▶ [THE PROBLEM]
Decide whether each statement below agrees with the excerpted passage on format string writes. Answer yes or no for each, and quote the deciding words of the passage.
(a) The buffer holds arguments 4 through 11.
(b) The writer's counting error came from starting the arguments at 1 instead of 0.
(c) Changing %{n}hn into %{n}p prints the pointer that was the target of the write.

▶ [EXCERPTED PASSAGE]
In this case we can count 3 values on the stack (0x20, 0xf7021620, and 0x80491f4) and then our buffer with 0x25207025 == "%p %". The buffer contains therefore argument 4 to 11. The only problem is that "%32844%10$hn%35246c%11$hn" is 25 characters longs, so we will have to place the pointers at the beginning of the buffer to be able to access them as 4 and 5, removing 2 bytes from the string. This would have been the smart move from the start since it also avoids to have to worry about alignment, but I just don’t like it and prefer padding my string, mainly because now we have to count that printf will have already written 8 bytes and subtract it from the first width. The resulting string becomes "%32836%5$hn%35246c%4$hn"

In the case you make a mistake computing the offset (which of course I never did…) and printf crashes, or even worse just doesn’t write were you expect, don’t panic and remember that you can always change the %{n}hn into a simple %{n}p that will print the pointer you are trying to write to. For example in my case that’s how I realized that I started counting the arguments from 0 instead of 1 and was trying to write to a non valid address. (Remember to disable ASLR if the addresses you care about are randomized so that you can immediately recognise if they are correct or not between multiple tests)

▶ [EXCERPTED RECORDS]
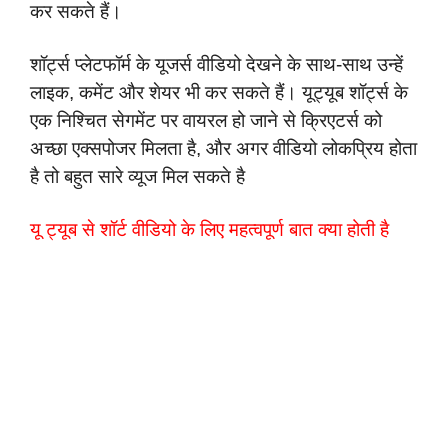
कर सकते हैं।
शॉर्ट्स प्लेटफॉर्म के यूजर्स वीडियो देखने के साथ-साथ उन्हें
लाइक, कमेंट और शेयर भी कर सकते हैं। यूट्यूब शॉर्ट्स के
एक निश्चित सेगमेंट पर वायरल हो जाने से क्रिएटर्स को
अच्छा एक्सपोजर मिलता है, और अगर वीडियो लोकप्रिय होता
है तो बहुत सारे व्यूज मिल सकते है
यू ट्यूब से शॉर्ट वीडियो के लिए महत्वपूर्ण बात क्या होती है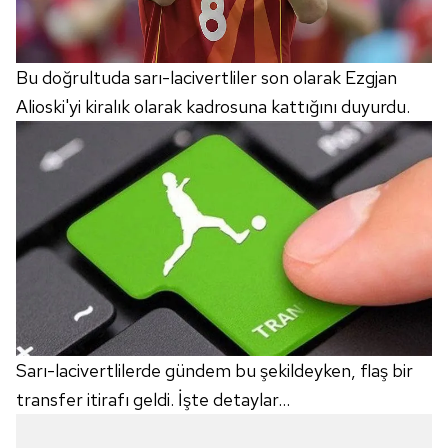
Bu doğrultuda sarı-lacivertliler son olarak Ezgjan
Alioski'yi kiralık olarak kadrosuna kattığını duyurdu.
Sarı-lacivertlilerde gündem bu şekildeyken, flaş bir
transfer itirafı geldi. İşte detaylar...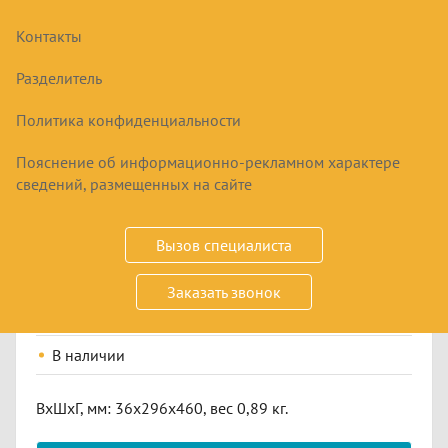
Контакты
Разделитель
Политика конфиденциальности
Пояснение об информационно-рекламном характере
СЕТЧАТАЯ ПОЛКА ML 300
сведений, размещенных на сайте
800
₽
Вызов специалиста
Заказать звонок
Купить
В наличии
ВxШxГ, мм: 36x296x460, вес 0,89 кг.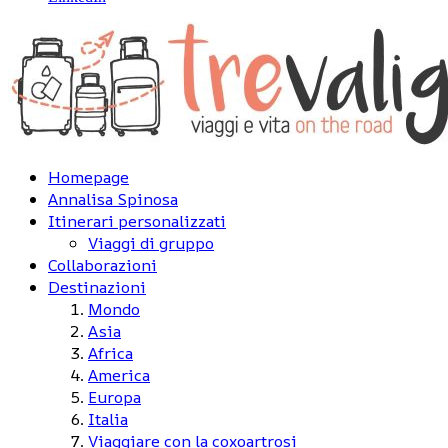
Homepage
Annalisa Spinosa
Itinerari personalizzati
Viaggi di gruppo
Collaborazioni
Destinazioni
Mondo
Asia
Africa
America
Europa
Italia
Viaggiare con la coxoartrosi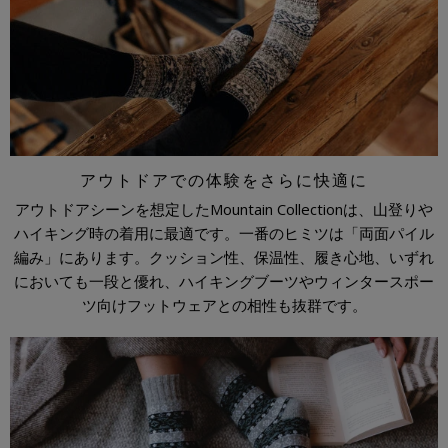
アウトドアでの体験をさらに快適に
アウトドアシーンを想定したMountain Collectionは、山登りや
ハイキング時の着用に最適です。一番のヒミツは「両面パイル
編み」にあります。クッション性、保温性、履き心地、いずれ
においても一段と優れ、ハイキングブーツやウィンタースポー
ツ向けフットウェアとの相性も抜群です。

==

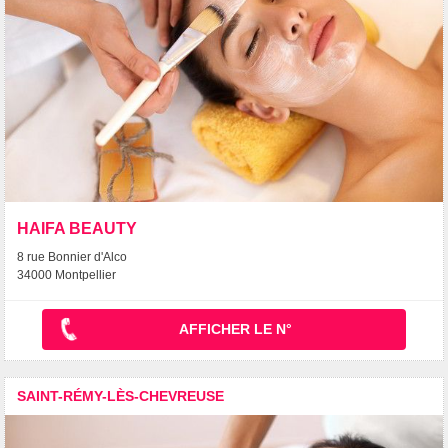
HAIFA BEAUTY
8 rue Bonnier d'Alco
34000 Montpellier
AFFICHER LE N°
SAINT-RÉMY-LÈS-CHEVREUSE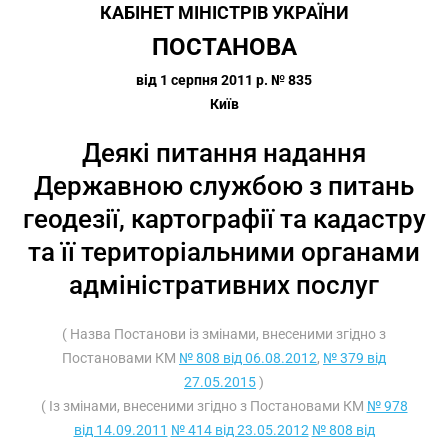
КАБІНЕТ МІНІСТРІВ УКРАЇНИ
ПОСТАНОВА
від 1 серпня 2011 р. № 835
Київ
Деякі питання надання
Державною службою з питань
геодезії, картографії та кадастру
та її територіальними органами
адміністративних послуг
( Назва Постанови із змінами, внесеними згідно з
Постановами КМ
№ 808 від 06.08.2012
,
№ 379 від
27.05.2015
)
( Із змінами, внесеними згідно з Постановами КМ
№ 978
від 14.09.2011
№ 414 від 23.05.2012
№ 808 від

...

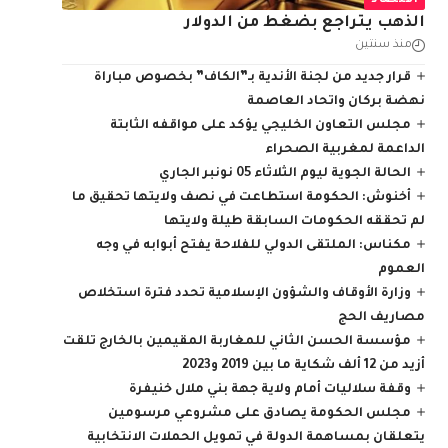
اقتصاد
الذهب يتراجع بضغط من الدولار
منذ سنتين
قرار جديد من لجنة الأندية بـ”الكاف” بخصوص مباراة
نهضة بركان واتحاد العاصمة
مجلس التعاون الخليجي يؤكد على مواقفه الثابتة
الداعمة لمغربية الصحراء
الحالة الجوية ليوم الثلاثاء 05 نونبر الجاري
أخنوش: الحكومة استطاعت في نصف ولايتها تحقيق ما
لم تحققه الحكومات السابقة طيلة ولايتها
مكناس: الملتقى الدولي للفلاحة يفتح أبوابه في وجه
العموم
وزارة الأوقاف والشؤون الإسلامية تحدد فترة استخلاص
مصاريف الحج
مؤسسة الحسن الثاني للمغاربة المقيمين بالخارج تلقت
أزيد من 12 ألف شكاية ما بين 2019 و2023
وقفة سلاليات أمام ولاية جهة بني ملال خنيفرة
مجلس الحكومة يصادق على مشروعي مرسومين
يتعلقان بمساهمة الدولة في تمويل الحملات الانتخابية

▶ [EXERCISE OUTPUT]
(a) Yes: "The buffer contains therefore argument 4 to 11."
(b) No: "I started counting the arguments from 0 instead of 1"
(c) Yes: "change the %{n}hn into a simple %{n}p that will print the pointer you are trying to write to"